_WHAT IS NEEDED_
The answer must consist solely of the line containing "601 616 155.12" and every line after it in the records below, through the last, each reproduced exactly.

** RECORDS PROVIDED follows **

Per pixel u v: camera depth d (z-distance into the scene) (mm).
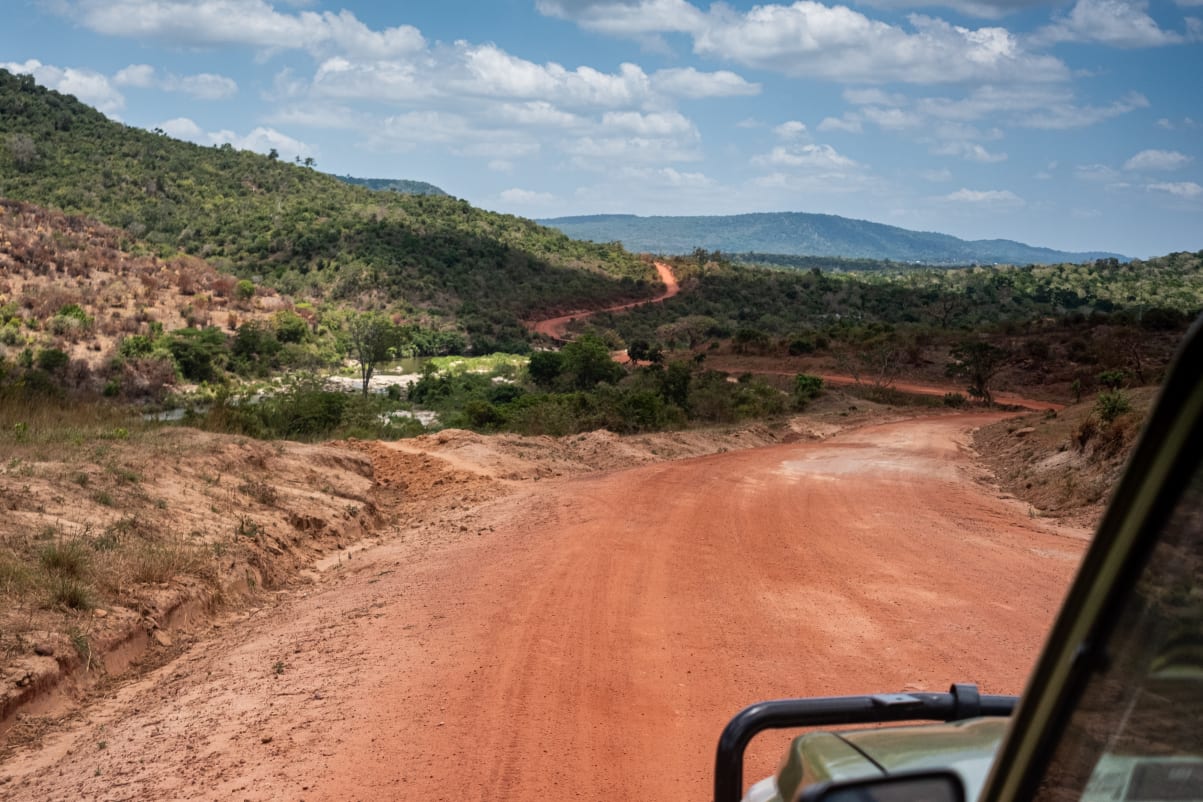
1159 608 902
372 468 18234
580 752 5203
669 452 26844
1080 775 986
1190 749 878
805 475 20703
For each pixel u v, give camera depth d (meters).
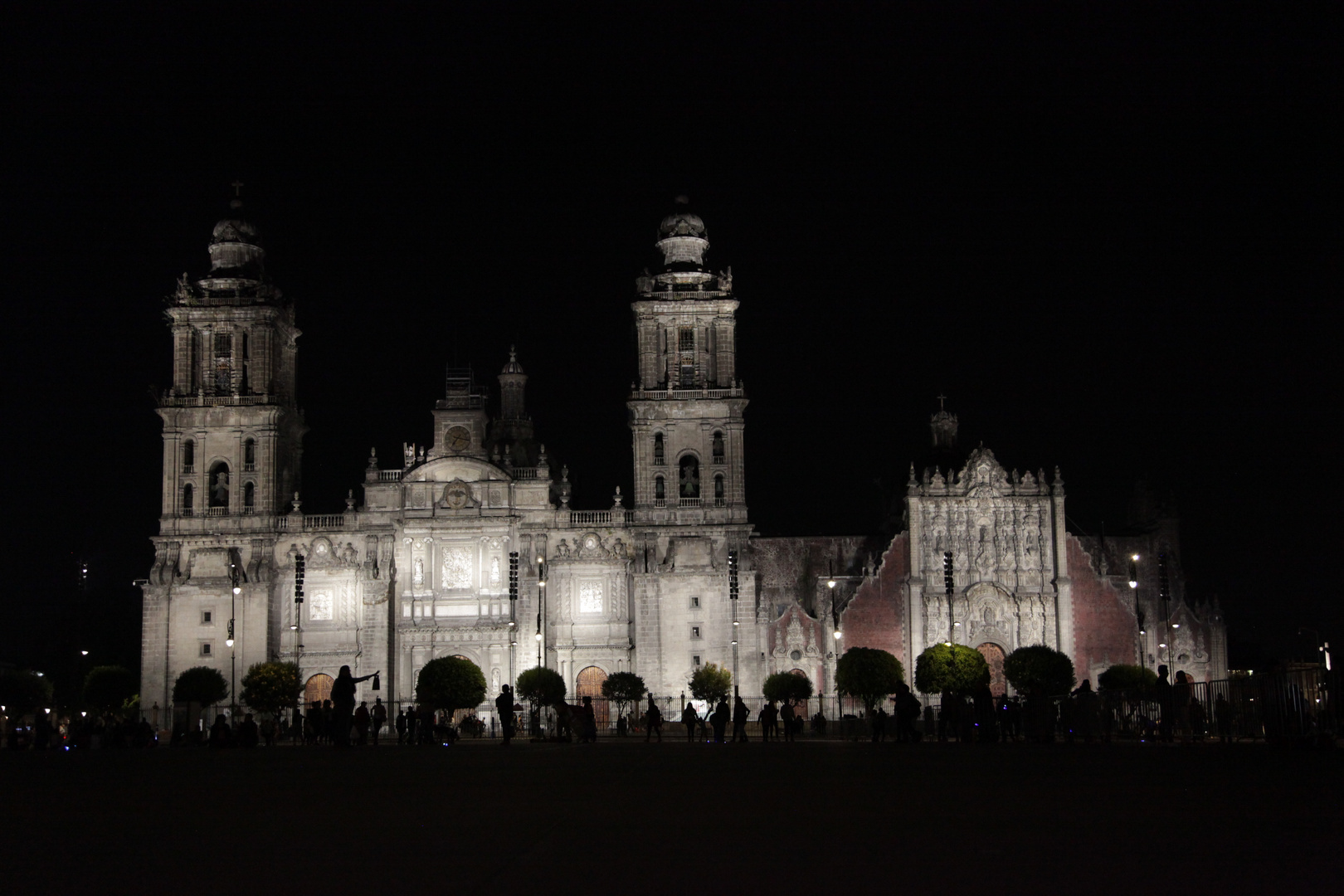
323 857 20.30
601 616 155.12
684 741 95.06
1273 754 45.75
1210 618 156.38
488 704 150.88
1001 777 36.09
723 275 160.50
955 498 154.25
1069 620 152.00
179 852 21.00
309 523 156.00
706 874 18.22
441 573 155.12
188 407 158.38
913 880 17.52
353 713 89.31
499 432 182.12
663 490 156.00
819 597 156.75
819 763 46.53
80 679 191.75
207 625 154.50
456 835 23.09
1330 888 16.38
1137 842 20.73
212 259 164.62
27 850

** End of RECORDS PROVIDED **

_EXERCISE OUTPUT_
601 616 155.12
684 741 95.06
1273 754 45.75
1210 618 156.38
488 704 150.88
1001 777 36.09
723 275 160.50
955 498 154.25
1069 620 152.00
179 852 21.00
309 523 156.00
706 874 18.22
441 573 155.12
188 407 158.38
913 880 17.52
353 713 89.31
499 432 182.12
663 490 156.00
819 597 156.75
819 763 46.53
80 679 191.75
207 625 154.50
456 835 23.09
1330 888 16.38
1137 842 20.73
212 259 164.62
27 850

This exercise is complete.